Hi, i recently purchased a LG Smart tv and i have had nothing but trouble connecting to netflix. Initially it worked fine for a couple of days then stopped loading. The error message that i get says nw-2-5 and when i check internet connection through netflix it says the following- netflix server 1 ok, netflix server 2 nw -2-5, netflix server 3 nw -2-5 and finally the last one says connected to internet.
recently my son brought his smart tv round to our house and it worked straight away, then he took mine round to his house and it worked again straight away, when he returned mine and i connected everything back up it worked, but the day after i was back to square one with the same error code.
BT monitored my line for three days and they say everything ok as do netflix and LG.
Finally all our other devices ,smart phone and i pads connect without any problems.
Any help would be very much appreciated


----------



## etaf (Oct 2, 2003)

it may be an intermittent issue - can your son use ot for a few days and see if the problem occurs 
as you say


> then he took mine round to his house and it worked again straight away, when he returned mine and i connected everything back up it worked, but the day after i was back to square one with the same error code.

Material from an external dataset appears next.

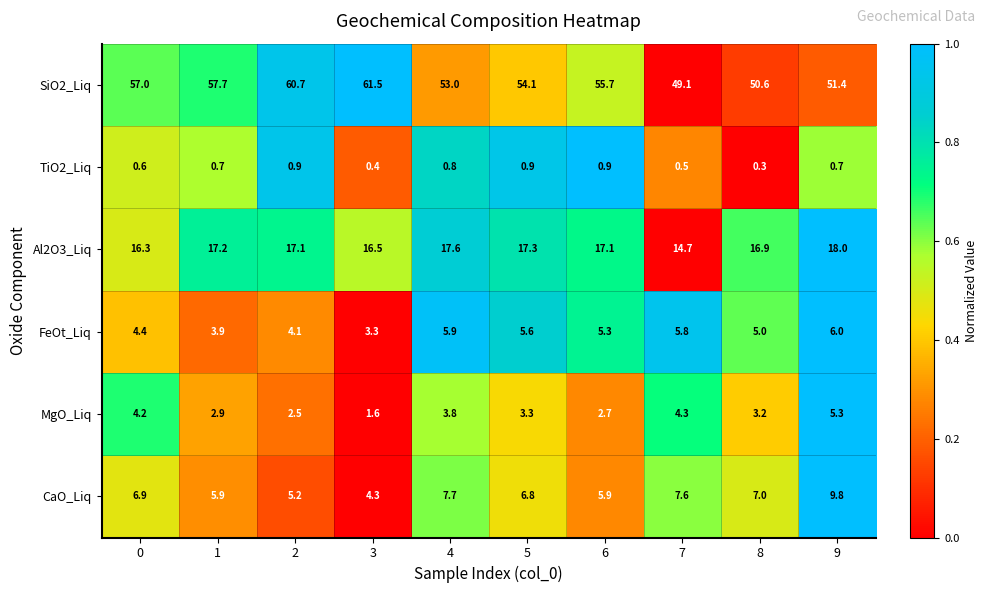

Which category has the lowest value across all series?

8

https://help.netflix.com/en/node/14424

are you using wireless or a cable connection to your router?


----------



## frosty12 (Mar 17, 2015)

etaf said:


> it may be an intermittent issue - can your son use ot for a few days and see if the problem occurs
> as you say
> 
> https://help.netflix.com/en/node/14424
> ...


Ive tried both


----------



## Triple6 (Dec 26, 2002)

What's the exact models of the TV and the router? One or both may need a Firmware update to resolve compatibility or connectivity issues with certain devices.


----------



## frosty12 (Mar 17, 2015)

Triple6 said:


> What's the exact models of the TV and the router? One or both may need a Firmware update to resolve compatibility or connectivity issues with certain devices.


The TV is an LG55LB700V and the router is BT home hub 5


----------



## Triple6 (Dec 26, 2002)

The German LG site has a firmware update from last month: http://www.lg.com/de/service-produkt/lg-42LB700V#
Does your local country have one too?

BT Hub should have the lastest firmware but check it: http://bt.custhelp.com/app/answers/...check-the-firmware-version-on-my-bt-home-hub?


----------